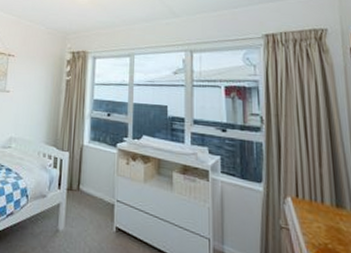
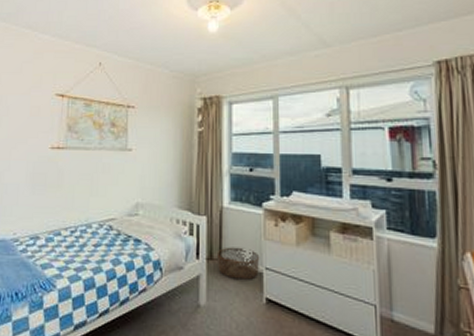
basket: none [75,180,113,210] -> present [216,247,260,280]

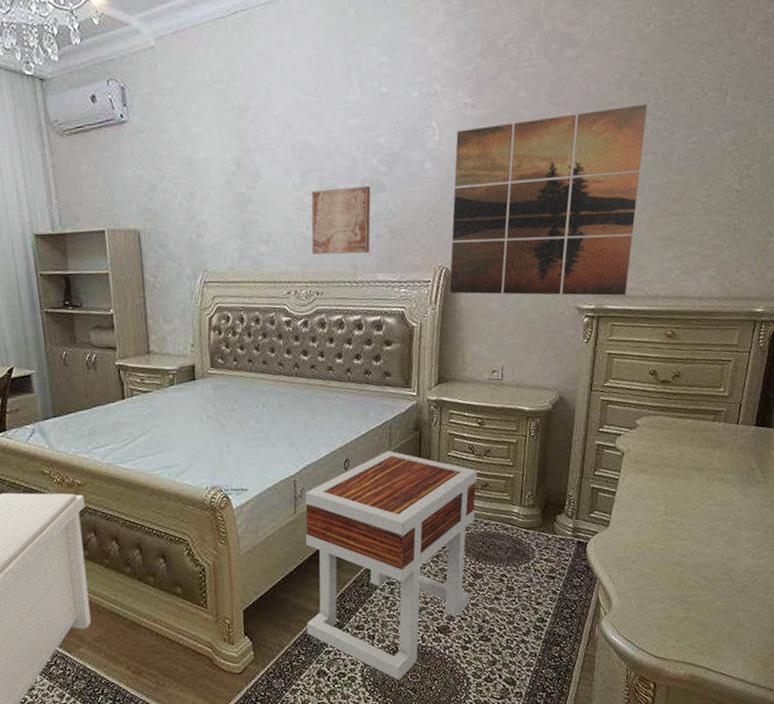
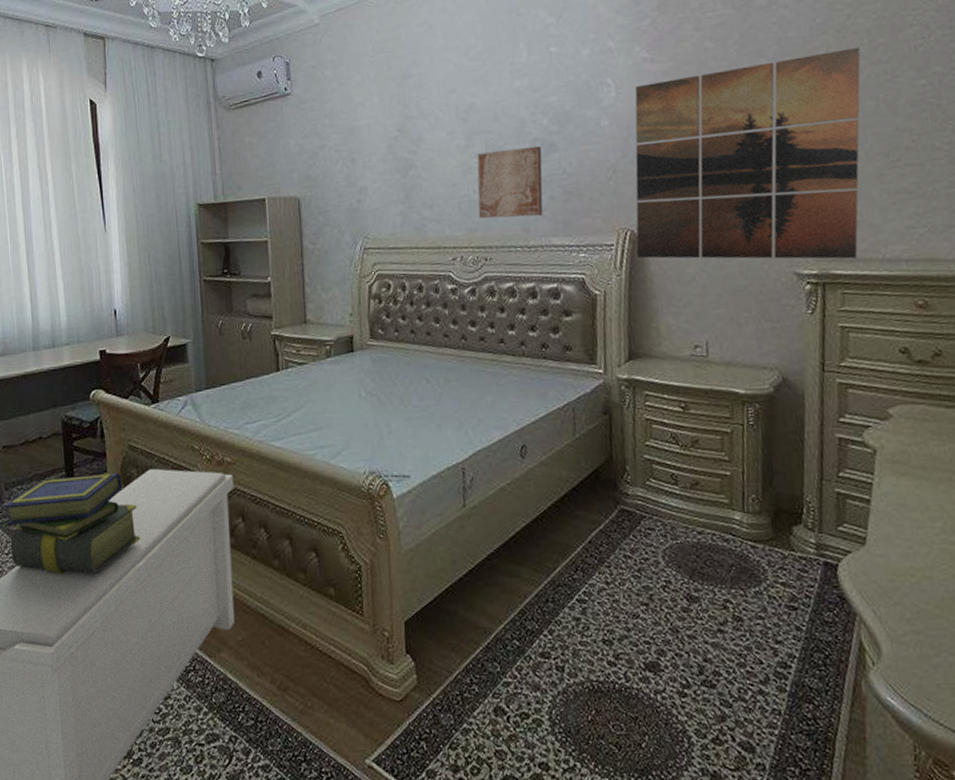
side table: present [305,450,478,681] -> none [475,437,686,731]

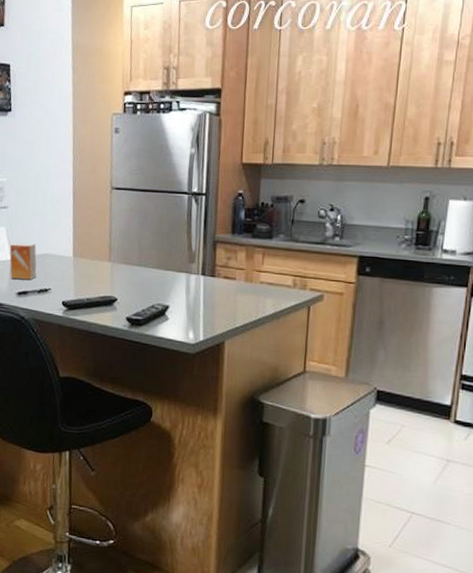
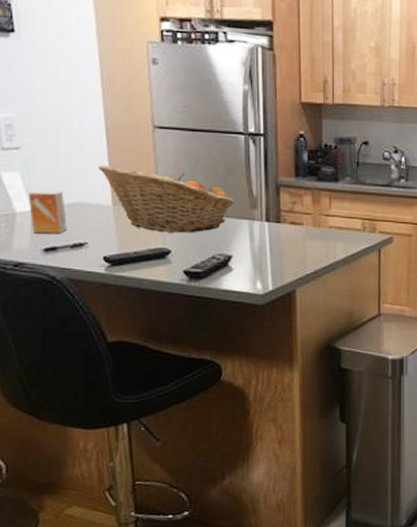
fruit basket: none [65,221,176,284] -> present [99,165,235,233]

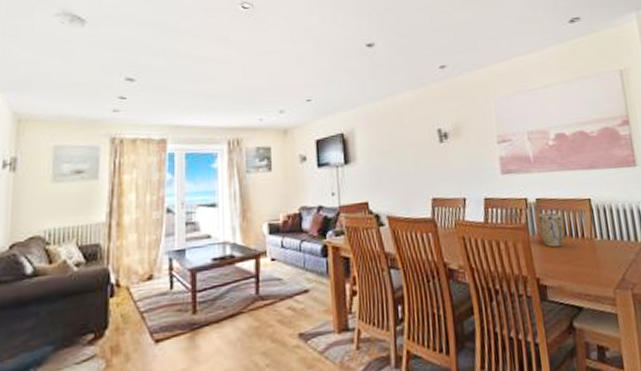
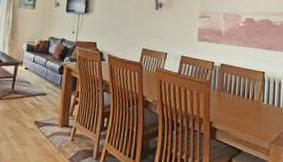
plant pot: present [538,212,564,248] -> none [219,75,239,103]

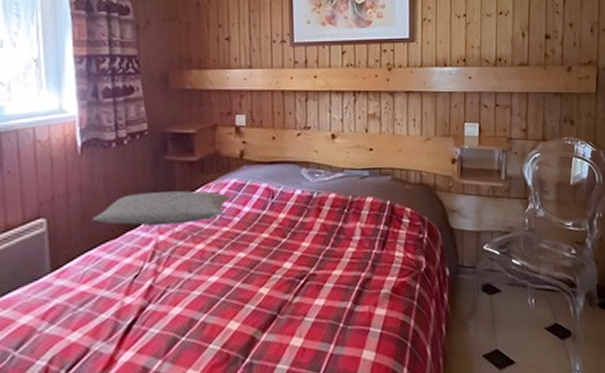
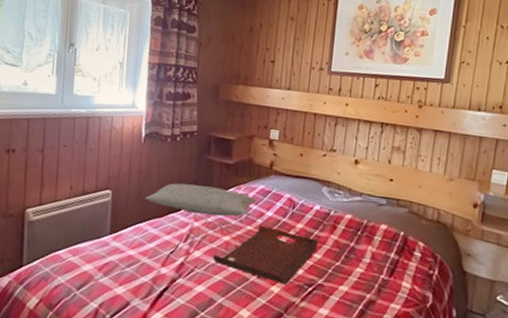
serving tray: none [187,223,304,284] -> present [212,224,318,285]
━━━━━━━━━━━━━━━━━━━━━━━━━━━━━━
What this task involves >> Please repeat exactly the lines from the one containing "plant pot: present" through the end of the entries, both included, omitting pictures.

Result >>
plant pot: present [538,212,564,248] -> none [219,75,239,103]

serving tray: none [187,223,304,284] -> present [212,224,318,285]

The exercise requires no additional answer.